=== Begin Enclosure ===

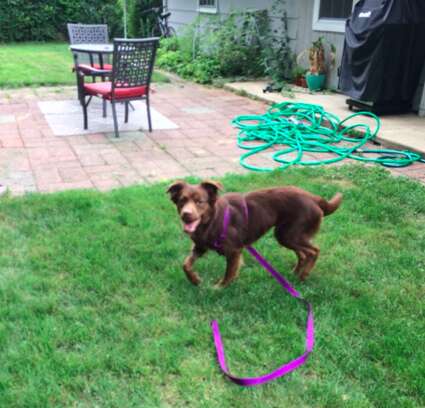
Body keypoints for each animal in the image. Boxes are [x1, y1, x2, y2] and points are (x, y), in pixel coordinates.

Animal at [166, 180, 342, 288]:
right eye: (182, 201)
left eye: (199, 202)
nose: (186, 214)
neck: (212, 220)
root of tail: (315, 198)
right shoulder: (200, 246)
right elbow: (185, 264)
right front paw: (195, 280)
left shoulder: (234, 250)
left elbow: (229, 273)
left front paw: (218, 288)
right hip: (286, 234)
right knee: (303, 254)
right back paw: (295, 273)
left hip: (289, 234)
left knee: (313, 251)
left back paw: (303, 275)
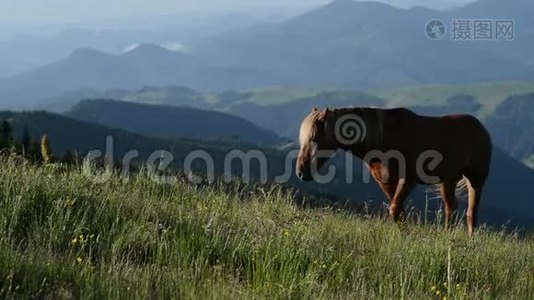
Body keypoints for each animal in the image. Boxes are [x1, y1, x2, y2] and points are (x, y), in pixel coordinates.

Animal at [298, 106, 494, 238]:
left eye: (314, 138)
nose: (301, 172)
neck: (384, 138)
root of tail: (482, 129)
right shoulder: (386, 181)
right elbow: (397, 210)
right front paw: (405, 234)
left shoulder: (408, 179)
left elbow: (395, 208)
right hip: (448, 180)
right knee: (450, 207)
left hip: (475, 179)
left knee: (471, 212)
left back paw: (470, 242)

=== End Enclosure ===
=== Begin Enclosure ===

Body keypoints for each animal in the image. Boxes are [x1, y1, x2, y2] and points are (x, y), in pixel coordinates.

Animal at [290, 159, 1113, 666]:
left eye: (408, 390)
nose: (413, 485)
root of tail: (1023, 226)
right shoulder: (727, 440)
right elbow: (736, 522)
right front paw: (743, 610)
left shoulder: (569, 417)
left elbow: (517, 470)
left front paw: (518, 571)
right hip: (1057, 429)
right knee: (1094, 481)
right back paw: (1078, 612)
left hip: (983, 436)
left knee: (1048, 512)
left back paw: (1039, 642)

=== End Enclosure ===
=== Begin Enclosure ===

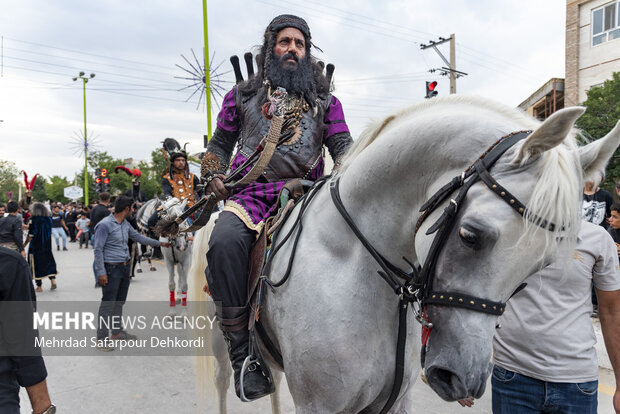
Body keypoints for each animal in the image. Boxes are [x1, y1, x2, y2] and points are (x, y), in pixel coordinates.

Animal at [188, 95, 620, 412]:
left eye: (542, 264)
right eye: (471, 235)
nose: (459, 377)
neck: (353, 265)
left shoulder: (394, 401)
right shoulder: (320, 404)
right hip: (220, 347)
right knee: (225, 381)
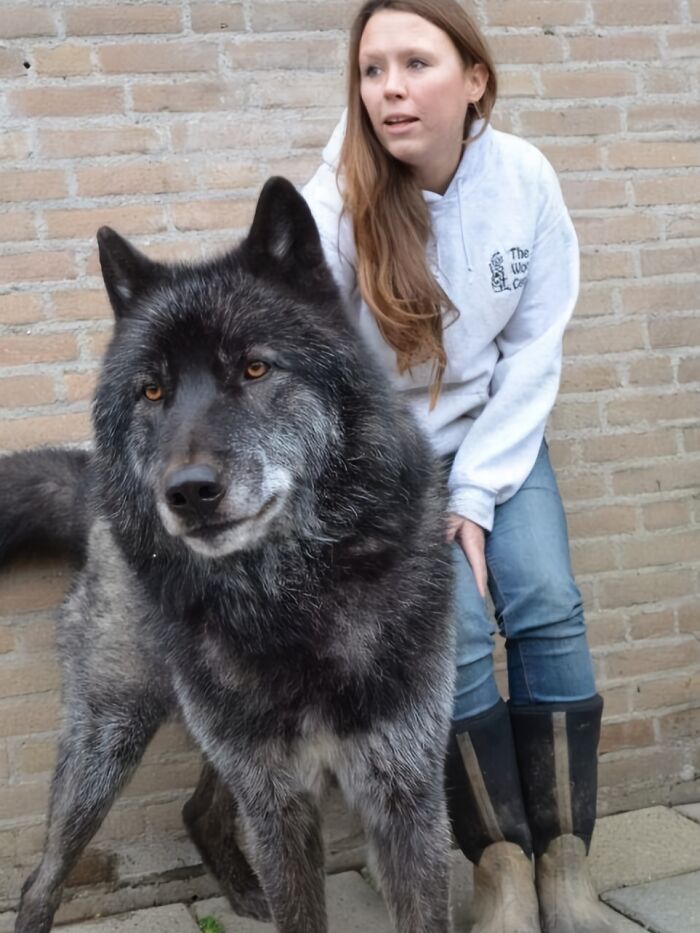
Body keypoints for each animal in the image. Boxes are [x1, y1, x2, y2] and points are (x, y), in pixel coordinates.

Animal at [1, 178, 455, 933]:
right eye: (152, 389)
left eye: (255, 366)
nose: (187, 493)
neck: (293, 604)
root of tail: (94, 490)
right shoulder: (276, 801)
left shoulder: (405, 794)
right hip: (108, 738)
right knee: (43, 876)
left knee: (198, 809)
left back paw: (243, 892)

=== End Enclosure ===

**Work instructions**
From the records above, write out exactly the lines that begin at the line with "nose: (459, 377)" and end at the line with "right eye: (152, 389)". Pictures must not appear in the output.

**Your solution**
nose: (459, 377)
neck: (353, 265)
left shoulder: (394, 401)
right shoulder: (320, 404)
right hip: (220, 347)
right knee: (225, 381)
Body keypoints for each animal in the image. Boxes are [x1, y1, x2, y2] and points are (x, y), in pixel coordinates.

Animal at [1, 178, 455, 933]:
right eye: (152, 389)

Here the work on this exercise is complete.